▶ [PROVIDED MATERIAL]:
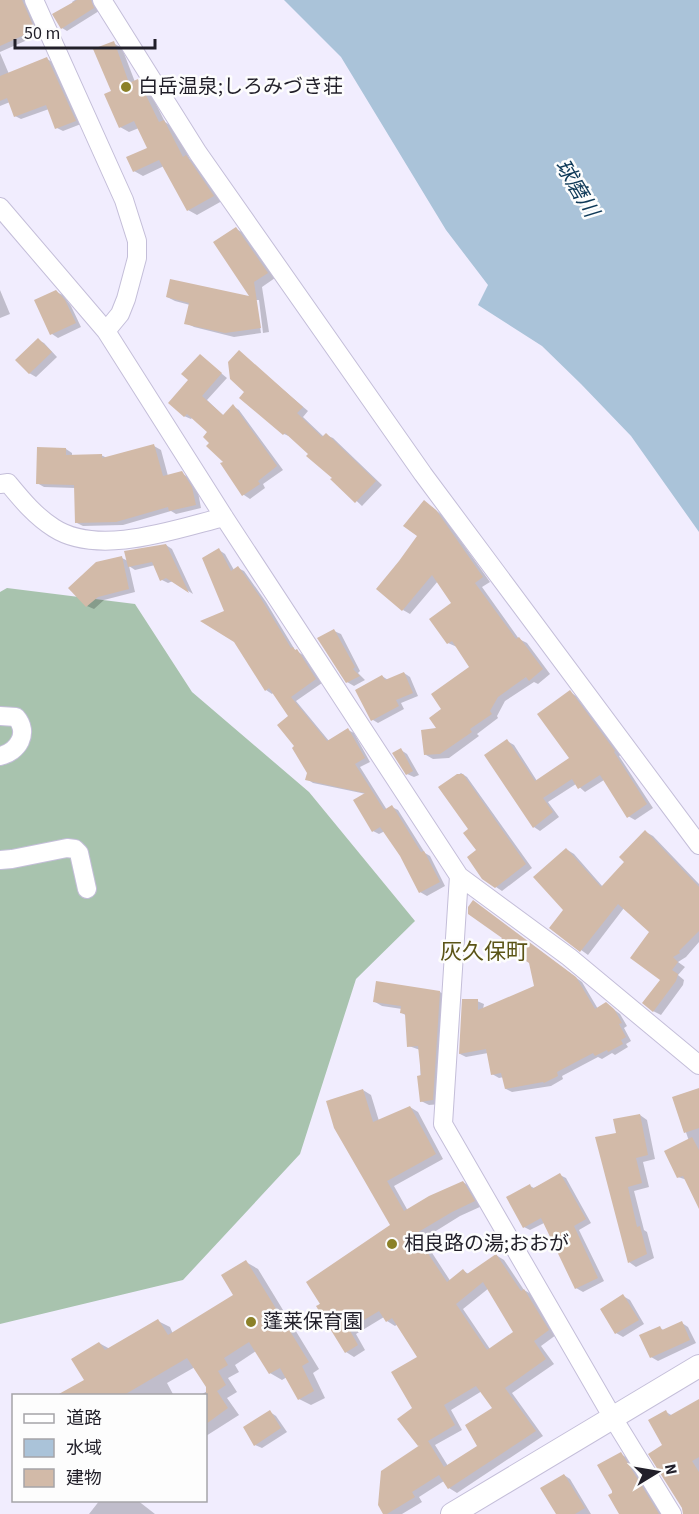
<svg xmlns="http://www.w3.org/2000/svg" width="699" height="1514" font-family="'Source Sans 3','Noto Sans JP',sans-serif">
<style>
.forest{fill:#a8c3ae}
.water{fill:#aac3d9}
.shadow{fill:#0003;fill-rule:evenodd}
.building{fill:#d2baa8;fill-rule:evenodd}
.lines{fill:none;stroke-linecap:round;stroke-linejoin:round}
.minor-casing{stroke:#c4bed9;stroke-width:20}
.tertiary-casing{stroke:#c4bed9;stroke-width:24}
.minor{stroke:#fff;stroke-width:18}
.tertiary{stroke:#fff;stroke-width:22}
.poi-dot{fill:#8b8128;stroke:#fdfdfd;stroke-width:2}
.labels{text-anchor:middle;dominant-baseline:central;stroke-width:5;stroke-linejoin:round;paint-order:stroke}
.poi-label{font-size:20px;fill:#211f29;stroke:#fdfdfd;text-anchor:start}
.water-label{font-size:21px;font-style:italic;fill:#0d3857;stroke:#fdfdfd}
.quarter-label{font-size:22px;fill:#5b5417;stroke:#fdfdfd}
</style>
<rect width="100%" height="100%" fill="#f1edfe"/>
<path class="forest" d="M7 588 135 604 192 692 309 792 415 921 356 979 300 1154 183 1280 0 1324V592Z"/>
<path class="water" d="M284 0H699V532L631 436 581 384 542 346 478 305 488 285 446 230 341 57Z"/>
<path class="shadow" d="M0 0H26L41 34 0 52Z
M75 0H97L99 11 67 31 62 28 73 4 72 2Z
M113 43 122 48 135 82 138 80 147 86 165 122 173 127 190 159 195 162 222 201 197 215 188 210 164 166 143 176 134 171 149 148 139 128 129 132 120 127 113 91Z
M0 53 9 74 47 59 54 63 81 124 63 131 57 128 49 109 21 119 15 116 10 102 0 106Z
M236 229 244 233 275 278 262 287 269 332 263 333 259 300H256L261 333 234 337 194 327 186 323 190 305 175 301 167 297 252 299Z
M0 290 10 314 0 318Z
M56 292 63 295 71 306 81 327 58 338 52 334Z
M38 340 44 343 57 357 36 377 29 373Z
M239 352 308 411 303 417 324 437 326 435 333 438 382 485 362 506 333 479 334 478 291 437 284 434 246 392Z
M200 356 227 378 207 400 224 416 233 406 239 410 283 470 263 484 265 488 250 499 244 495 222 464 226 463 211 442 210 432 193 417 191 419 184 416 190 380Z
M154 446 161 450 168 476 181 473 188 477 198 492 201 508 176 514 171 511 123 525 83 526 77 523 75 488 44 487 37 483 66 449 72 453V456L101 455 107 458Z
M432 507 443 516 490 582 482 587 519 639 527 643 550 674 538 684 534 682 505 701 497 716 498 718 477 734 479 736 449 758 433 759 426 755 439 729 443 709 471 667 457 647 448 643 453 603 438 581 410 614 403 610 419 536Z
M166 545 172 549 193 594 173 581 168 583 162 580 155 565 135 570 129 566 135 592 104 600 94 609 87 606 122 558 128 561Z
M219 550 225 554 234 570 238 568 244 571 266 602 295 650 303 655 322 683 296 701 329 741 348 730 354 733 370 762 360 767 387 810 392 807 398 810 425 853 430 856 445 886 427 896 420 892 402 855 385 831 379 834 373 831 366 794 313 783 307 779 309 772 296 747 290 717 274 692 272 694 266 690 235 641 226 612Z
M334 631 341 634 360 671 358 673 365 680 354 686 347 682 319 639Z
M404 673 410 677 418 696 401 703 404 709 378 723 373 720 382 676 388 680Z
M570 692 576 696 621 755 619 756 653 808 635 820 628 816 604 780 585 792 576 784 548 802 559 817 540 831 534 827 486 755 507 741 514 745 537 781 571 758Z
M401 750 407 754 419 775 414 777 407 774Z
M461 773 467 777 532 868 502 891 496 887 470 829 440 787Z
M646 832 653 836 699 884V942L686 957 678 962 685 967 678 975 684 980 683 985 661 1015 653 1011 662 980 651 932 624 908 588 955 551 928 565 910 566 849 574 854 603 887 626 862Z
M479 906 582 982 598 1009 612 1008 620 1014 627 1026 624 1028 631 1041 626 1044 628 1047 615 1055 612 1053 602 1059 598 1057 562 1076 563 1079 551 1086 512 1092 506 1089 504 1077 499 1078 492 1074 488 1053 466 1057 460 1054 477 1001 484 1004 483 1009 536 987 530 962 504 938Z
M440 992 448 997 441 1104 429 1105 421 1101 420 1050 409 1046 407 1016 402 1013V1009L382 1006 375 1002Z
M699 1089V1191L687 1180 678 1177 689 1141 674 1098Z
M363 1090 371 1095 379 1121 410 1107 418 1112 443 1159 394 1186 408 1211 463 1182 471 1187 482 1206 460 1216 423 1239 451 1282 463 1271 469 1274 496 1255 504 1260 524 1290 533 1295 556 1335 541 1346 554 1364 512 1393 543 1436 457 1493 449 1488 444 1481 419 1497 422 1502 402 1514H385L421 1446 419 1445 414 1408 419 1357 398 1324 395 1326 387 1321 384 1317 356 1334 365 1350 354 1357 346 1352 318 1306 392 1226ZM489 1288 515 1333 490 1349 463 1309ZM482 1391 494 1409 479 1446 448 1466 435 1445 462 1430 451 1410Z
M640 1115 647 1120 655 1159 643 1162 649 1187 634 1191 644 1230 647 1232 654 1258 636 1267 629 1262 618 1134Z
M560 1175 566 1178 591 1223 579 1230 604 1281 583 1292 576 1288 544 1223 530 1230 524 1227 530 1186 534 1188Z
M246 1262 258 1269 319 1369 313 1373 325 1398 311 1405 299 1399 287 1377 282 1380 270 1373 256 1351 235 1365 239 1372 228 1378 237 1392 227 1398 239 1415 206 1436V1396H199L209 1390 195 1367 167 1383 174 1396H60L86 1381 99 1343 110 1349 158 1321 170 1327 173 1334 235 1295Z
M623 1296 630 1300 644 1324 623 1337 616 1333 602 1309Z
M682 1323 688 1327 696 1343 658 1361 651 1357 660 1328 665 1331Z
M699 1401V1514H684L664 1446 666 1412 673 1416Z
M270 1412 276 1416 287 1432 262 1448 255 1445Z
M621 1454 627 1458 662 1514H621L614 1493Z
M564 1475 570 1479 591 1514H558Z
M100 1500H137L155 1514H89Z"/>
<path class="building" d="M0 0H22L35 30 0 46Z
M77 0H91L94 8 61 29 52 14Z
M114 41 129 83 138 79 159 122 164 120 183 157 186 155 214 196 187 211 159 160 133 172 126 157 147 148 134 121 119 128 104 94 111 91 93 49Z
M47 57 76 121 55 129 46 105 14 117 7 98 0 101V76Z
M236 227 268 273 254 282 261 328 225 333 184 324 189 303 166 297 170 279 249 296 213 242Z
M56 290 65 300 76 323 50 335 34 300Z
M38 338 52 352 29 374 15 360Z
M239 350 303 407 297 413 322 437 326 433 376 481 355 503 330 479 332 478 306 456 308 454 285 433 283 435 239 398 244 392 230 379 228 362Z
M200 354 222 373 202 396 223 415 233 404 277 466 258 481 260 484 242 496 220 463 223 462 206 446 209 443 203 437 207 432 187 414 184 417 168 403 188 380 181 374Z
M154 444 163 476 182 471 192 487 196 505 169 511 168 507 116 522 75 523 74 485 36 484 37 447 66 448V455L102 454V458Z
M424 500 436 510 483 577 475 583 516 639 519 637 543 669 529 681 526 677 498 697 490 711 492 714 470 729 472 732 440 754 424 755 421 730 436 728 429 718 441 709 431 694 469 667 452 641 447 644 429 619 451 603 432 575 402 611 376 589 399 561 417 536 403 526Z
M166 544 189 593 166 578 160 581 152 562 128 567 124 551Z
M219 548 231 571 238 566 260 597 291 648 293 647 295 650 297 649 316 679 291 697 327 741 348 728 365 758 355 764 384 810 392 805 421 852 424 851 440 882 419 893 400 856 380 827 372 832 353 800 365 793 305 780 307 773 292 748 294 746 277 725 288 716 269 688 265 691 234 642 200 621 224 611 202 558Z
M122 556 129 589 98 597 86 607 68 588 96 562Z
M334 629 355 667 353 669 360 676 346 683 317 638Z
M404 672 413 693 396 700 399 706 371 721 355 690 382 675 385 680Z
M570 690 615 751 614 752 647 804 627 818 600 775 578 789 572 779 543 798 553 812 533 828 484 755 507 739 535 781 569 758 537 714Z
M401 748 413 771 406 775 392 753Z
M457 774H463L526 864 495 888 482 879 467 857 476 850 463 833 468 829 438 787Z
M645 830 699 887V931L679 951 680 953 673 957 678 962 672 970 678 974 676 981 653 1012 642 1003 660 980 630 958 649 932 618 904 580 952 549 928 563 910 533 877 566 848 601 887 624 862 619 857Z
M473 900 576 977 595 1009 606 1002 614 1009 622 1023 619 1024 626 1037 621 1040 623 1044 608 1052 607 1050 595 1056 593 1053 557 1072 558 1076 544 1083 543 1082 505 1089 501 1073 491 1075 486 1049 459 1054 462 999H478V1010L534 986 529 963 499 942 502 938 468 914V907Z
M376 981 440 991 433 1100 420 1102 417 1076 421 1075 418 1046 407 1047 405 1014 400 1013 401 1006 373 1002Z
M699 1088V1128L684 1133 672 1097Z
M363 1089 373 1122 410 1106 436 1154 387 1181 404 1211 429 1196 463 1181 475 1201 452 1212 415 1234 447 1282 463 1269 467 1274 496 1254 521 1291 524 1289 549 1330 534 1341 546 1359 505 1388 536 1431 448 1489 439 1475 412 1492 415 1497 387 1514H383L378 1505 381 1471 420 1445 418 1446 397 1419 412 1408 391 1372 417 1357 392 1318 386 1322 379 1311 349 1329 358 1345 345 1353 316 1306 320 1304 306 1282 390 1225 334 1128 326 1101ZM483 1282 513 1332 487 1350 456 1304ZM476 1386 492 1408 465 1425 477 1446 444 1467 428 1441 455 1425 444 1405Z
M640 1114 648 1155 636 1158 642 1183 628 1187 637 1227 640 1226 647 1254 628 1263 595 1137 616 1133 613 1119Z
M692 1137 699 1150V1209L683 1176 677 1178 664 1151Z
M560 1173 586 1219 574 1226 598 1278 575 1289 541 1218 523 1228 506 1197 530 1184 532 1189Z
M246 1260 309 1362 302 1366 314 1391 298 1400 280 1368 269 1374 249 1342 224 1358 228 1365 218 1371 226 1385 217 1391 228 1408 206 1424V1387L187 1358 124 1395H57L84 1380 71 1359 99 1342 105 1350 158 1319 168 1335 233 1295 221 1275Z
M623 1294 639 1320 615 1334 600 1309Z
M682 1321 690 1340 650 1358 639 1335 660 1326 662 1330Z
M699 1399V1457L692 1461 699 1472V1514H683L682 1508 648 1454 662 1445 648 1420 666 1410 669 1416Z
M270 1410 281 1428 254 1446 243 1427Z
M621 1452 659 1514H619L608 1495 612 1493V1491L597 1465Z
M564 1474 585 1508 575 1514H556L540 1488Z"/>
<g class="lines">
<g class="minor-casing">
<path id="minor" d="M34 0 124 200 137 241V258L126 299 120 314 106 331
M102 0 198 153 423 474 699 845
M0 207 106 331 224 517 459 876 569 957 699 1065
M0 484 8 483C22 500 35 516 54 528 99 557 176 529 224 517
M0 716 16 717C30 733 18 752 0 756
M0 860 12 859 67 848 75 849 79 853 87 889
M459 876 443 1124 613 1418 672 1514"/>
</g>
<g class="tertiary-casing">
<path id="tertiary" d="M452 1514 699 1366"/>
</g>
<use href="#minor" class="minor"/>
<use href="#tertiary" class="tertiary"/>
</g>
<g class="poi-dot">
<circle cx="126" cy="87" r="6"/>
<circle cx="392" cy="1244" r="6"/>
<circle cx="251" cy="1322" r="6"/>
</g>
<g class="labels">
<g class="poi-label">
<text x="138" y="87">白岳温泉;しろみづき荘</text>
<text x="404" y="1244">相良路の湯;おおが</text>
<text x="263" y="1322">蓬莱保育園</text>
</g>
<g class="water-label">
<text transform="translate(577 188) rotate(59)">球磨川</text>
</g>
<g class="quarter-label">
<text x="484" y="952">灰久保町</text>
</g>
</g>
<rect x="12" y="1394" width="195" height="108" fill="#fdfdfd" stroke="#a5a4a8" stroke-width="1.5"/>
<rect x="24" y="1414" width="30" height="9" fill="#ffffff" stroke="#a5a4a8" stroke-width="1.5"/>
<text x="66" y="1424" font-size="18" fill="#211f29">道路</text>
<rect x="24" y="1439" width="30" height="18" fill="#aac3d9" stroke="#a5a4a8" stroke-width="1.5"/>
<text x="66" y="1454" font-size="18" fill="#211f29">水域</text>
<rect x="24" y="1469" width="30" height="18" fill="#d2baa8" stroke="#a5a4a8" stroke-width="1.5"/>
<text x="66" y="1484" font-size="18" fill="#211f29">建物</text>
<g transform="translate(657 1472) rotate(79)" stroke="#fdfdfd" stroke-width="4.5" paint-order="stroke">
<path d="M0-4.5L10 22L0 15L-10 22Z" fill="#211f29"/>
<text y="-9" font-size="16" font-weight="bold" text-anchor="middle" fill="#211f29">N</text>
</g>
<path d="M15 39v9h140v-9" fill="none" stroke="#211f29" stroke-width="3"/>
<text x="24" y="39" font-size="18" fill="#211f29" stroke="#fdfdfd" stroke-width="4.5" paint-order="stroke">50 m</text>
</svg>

▶ [TASK STATEMENT]:
What lines of the data include the word "evenodd"? Copy each of them.

▶ [RESPONSE AREA]:
.shadow{fill:#0003;fill-rule:evenodd}
.building{fill:#d2baa8;fill-rule:evenodd}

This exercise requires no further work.